O silêncio dentro da casa é quebrado por barulhos de animais - às vezes o latido do cachorro vizinho, ora passarinhos brigando no ninho do telhado. "Pra mim é uma grande surpresa tudo que tá acontecendo", diz Criolo, analisando o momento profissional. O papo se dá na escada de concreto na casa dos pais, no Grajaú, onde moram também uma irmã e o sobrinho (um irmão mora em uma casa no mesmo lote). "O tudo que, pra mim, é muito", ele completa. "Mas, para os grandes mestres da nossa música, é só um capitulozinho do que estamos fazendo."
"Mas tem verdade no que eu faço. Pode não ser a melhor coisa, mas procuro fazer o melhor pra mim, pras pessoas que me cercam, pra sociedade. O hip-hop me ensinou isso. O rap me ensinou a preocupação que se tem com aquilo que se escreve." Por isso, Criolo não teme as engrenagens do hype que articulam o pop. "Nunca fiz música pensando no financeiro", havia falado dias antes, durante o jogo do Corinthians. "É difícil encontrar alguém que acredite em honestidade musical, mas tem quem faça música, nos quatro cantos do Brasil, com o coração."
O rompimento para o estrelato ainda vem aos poucos para Criolo. As pessoas o abordam agora, com a repercussão do trabalho? "Um pouquinho. De vez em quando rola um 'escutei sua música', mas bem brando." Alguém já tirou uma foto, pediu um autógrafo? "Não, não, não rola, não." O tom da resposta é envergonhado, como se a pergunta não fizesse sentido algum em seu universo de rapper, MC e, em resumo, de artista. A humildade e a modéstia de Criolo são amparadas por uma inocência de quem não está acostumado a lidar com a música como negócio. A parte burocrática da carreira, inclusive, fica por conta de Beatriz Berjeaut, empresária dele e esposa de Daniel Ganjaman, produtor de Nó na Orelha. A residência do casal também serviu de hospedagem por alguns tempos nos últimos meses.

-=-=-=-=-

TAREFA 1 ::
Responda com base no trecho sobre Criolo:
(a) Em que bairro fica a casa dos pais de Criolo?
(b) Segundo Criolo, o que o rap lhe ensinou?
(c) Quem cuida da parte burocrática da carreira dele?
TAREFA 2 ::
Retome o trecho sobre Criolo logo após a última frase e dê continuidade a ele.

DADOS FORNECIDOS ::
-=-=-=-=-

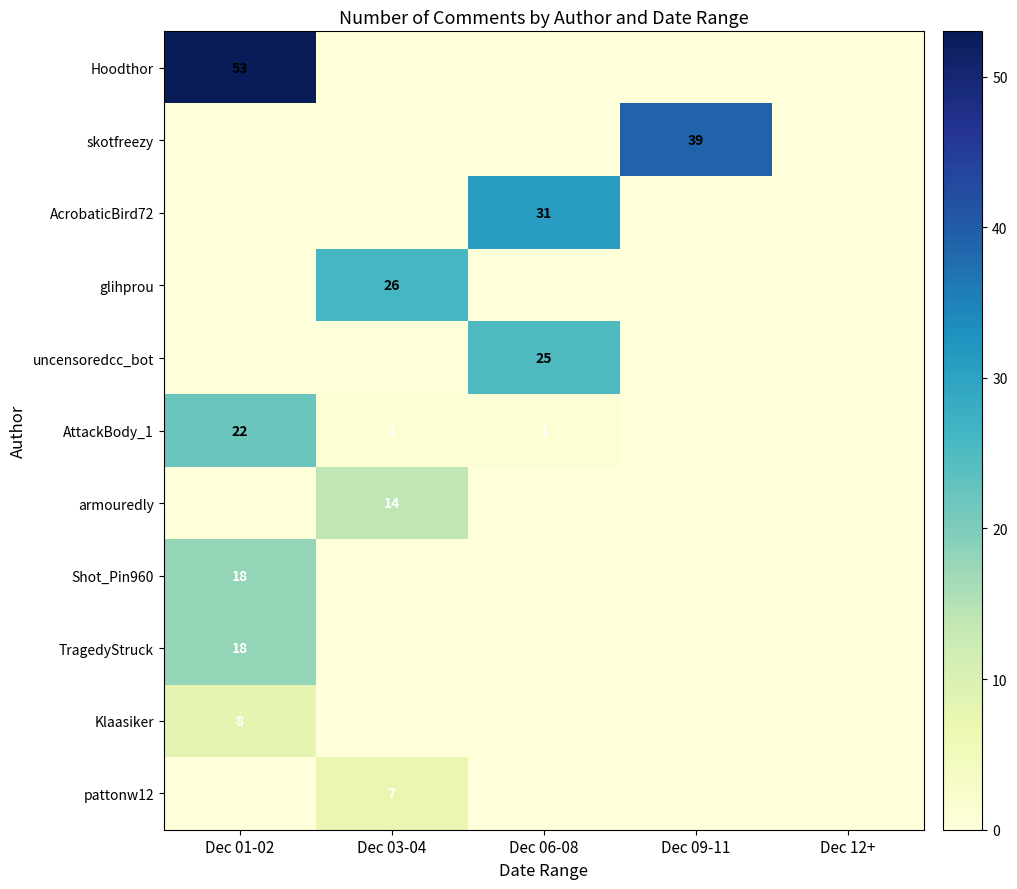

True or false: AttackBody_1 has a value of 10 at Dec 01-02.

False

-=-=-=-=-

RESPOSTA 1 ::
(a) No Grajaú.
(b) A preocupação que se tem com aquilo que se escreve.
(c) Beatriz Berjeaut, empresária dele e esposa de Daniel Ganjaman.

RESPOSTA 2 ::
De volta à estação Grajaú, o trem aguarda. Criolo carrega uma mochila com algumas roupas que pegou de casa para levar para Higienópolis e um violão, que será objeto de estudo semanalmente na companhia de Marcelo Cabral. O instrumento atrai os olhares de alguns passageiros. "Ih, não tenho ritmo nem pra andar", ele resume, ao falar de suas poucas habilidades com as cordas. Entre alguns papos triviais, Criolo me pergunta: "Você, que é do meio, acha mesmo que tem alguma coisa acontecendo?"
Já no metrô, um rapaz aborda Criolo, sem saber quem ele é, apenas para conversar sobre guitarristas que utilizam as cordas invertidas - assim como Criolo, canhoto. Assim que as portas se abrem, um homem lhe estende a mão e o cumprimenta, dando parabéns pelo novo disco. Subimos as escadas, e, findado o papo entre eles, o fã se distancia.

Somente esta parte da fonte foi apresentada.